The New York Times reported yesterday that the NRA has announced the end of live production at NRATV and the severance of ties more generally with advertising agency Ackerman McQueen, which employed all the outlet’s on-air personalities.

“Many members expressed concern about the messaging on NRATV becoming too far removed from our core mission: defending the Second Amendment,” wrote CEO Wayne LaPierre in a missive to members due to be sent out today. “So, after careful consideration, I am announcing that starting today, we are undergoing a significant change in our communications strategy. We are no longer airing ‘live TV’ programming.”

Specifically, the site was mixing a number of right-wing talking points into its content. Of course, there’s also the fact that web traffic to the site was less than impressive, with 49,000 unique visitors in January.

Ackerman McQueen, which the NRA had been paying up to $40 million a year for a variety of services, returned fire, saying they were “not surprised that the NRA is unwilling to honor its agreement to end our contract and our long-standing relationship in an orderly and amicable manner.”

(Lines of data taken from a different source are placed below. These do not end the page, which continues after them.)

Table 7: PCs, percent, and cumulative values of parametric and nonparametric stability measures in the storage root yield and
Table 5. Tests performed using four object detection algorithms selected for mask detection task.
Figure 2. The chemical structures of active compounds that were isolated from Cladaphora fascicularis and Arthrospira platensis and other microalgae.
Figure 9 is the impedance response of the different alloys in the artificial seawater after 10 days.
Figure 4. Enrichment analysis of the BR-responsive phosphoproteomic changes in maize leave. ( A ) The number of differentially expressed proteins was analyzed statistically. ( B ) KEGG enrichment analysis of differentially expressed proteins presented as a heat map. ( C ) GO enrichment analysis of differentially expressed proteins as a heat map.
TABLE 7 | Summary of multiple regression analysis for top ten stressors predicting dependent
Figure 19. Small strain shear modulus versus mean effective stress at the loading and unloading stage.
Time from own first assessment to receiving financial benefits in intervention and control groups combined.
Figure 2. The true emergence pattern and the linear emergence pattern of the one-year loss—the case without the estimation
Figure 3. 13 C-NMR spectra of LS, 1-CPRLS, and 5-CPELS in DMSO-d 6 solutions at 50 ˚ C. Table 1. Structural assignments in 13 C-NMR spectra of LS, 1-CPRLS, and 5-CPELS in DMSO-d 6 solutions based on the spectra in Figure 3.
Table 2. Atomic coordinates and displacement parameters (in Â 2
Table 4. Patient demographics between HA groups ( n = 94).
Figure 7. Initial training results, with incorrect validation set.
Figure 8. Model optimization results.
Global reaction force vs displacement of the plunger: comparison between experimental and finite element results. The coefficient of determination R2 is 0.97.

The company added, “When given the opportunity to do the right thing, the NRA once again has taken action that we believe is intended to harm our company even at the expense of the NRA itself.”

Ackerman McQueen says it “will continue to fight against the NRA’s repeated violations of its agreement with our company with every legal remedy available to us.”

Meanwhile, The Trace is alive and well and hiring a new investigative reporter “to cover the gun lobby and other institutions and people that influence the gun violence debate in America.” According to the ad:

The ideal candidate has proven adept at cultivating sources on a high-profile beat and has a compulsion to regularly file public records requests. It may seem obvious, but we are looking for a reporter who has the tenacity to land big, gripping stories that drive change.

We offer our writers the time and space to dig deep, and the coaching and resources they need along the way. Our partnership model means that Trace reporters get to collaborate with and publish in outlets like the New Yorker, Politico, BuzzFeed, Slate, and the Atlantic.